StringBuilder类表示一个可变的字符序列，是一个非线程安全的容器，一般使用于单线程拼接字符串。

StringBuilder源码

public final class StringBuilder
    extends AbstractStringBuilder
    implements java.io.Serializable, CharSequence{
    public StringBuilder() {
        super(16);
    }
    public StringBuilder(int capacity) {
        super(capacity);
    }

    public StringBuilder(String str) {
        super(str.length() + 16);
        append(str);
    }
    public StringBuilder(CharSequence seq) {
        this(seq.length() + 16);
        append(seq);
    }
    ...
}

由源码可得知

StringBuilder由final修饰，不能被继承
继承于AbstractStringBuilder类
默认容量为16

StringBuffer

StringBuffer 也是继承于 AbstractStringBuilder ，使用 value 和 count 分别表示存储的字符数组和字符串使用的计数，StringBuffer 与 StringBuilder 最大的区别就是 StringBuffer 可以在多线程场景下使用，StringBuffer 内部有大部分方法都加了 synchronized 锁。
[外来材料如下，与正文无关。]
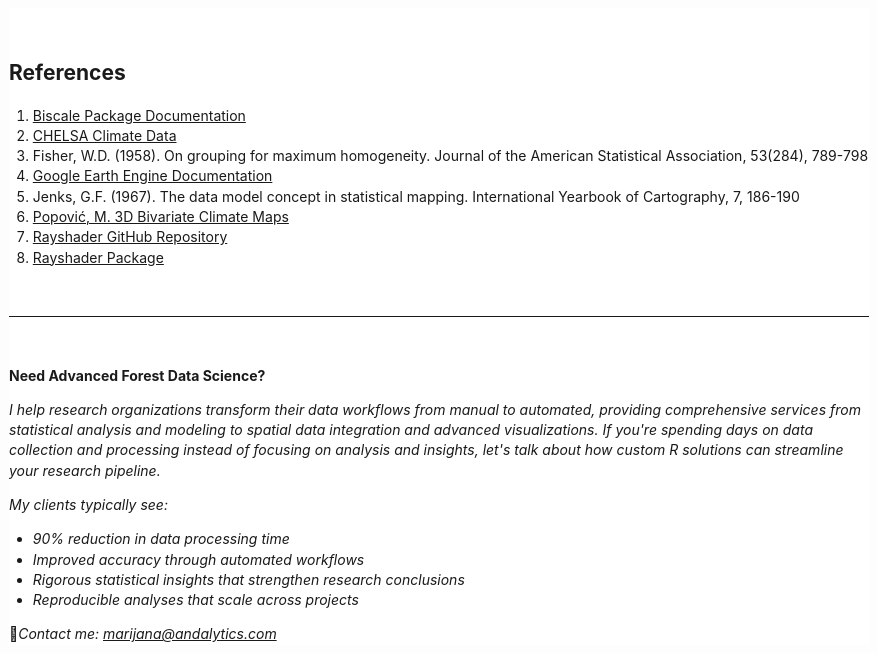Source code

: <br>

## References
1. <a href="https://chris-prener.github.io/biscale/" target="_blank">Biscale Package Documentation</a>
2. <a href="https://chelsa-climate.org/" target="_blank">CHELSA Climate Data</a>
3. Fisher, W.D. (1958). On grouping for maximum homogeneity. Journal of the American Statistical Association, 53(284), 789-798
4. <a href="https://developers.google.com/earth-engine/" target="_blank">Google Earth Engine Documentation</a>
5. Jenks, G.F. (1967). The data model concept in statistical mapping. International Yearbook of Cartography, 7, 186-190
6. <a href="https://github.com/milos-agathon/3d-bivariate-climate-maps/blob/main/R/main.r" target="_blank">Popović, M. 3D Bivariate Climate Maps</a>
7. <a href="https://github.com/tylermorganwall/rayshader" target="_blank">Rayshader GitHub Repository</a>
8. <a href="https://www.rayshader.com/" target="_blank">Rayshader Package</a>

<br>

---

<br>

**Need Advanced Forest Data Science?**

*I help research organizations transform their data workflows from manual to automated, providing comprehensive services from statistical analysis and modeling to spatial data integration and advanced visualizations. If you're spending days on data collection and processing instead of focusing on analysis and insights, let's talk about how custom R solutions can streamline your research pipeline.*

*My clients typically see:*

* *90% reduction in data processing time*
* *Improved accuracy through automated workflows*
* *Rigorous statistical insights that strengthen research conclusions*
* *Reproducible analyses that scale across projects*

📩*Contact me: marijana@andalytics.com*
在单线程场景下效率比较低，因为有锁的开销。

StringBuffer源码

public final class StringBuffer
    extends AbstractStringBuilder
    implements java.io.Serializable, CharSequence
{

    /**
     * A cache of the last value returned by toString. Cleared
     * whenever the StringBuffer is modified.
     */
    private transient char[] toStringCache;

    static final long serialVersionUID = 3388685877147921107L;

    public StringBuffer() {
        super(16);
    }

    public StringBuffer(int capacity) {
        super(capacity);
    }

    public StringBuffer(String str) {
        super(str.length() + 16);
        append(str);
    }

    public StringBuffer(CharSequence seq) {
        this(seq.length() + 16);
        append(seq);
    }

    @Override
    public synchronized int length() {
        return count;
    }

    @Override
    public synchronized int capacity() {
        return value.length;
    }
    @Override
    public synchronized void ensureCapacity(int minimumCapacity) {
        if (minimumCapacity > value.length) {
            expandCapacity(minimumCapacity);
        }
    }
    ...
}

由源码分析可得知：

StringBuffer由final修饰，不能被继承
继承于AbstractStringBuilder类
默认容量为16
线程安全
拥有字符缓冲数组

StringBuilder和StringBuffer的扩容问题

StringBuilder和StringBuffer都继承于AbstractStringBuilder，所以看看AbstractStringBuilder源码

AbstractStringBuilder源码

abstract class AbstractStringBuilder implements Appendable, CharSequence {
    //底层都是由char[]实现
    char[] value;
    int count;
    AbstractStringBuilder() {}

    AbstractStringBuilder(int capacity) {
        value = new char[capacity];
    }

    @Override
    public int length() {
        return count;
    }
	//初始化容量数组长度
    public int capacity() {
        return value.length;
    }

    
    public void ensureCapacity(int minimumCapacity) {
        if (minimumCapacity > 0)
            ensureCapacityInternal(minimumCapacity);
    }

   //扩容方法
    private void ensureCapacityInternal(int minimumCapacity) {
        // overflow-conscious code
        if (minimumCapacity - value.length > 0)
            expandCapacity(minimumCapacity);
    }

  	/**
  	*minimumCapacity 就是字符长度 + 要拼接的字符串长度
  	*扩容原字符长度的两倍+2
  	*如果扩容后的长度还比拼接后的字符串长度小的话，就直接扩容到它需要的长度 
  	*内存溢出了就抛异常
  	*在进行数组的拷贝，完成扩容
  	*/
    void expandCapacity(int minimumCapacity) {
        int newCapacity = value.length * 2 + 2;
        if (newCapacity - minimumCapacity < 0)
            newCapacity = minimumCapacity;
        if (newCapacity < 0) {
            if (minimumCapacity < 0) // overflow
                throw new OutOfMemoryError();
            newCapacity = Integer.MAX_VALUE;
        }
        value = Arrays.copyOf(value, newCapacity);
    }
}

扩容总结：

StringBuilder和Stringbuffer的默认容量都是16，扩容机制都是相同的，扩容一般扩容原字符串长度的两倍+2，如果发现还是不够小于字符长度 + 要拼接的字符串长度。就直接扩到需要的长度。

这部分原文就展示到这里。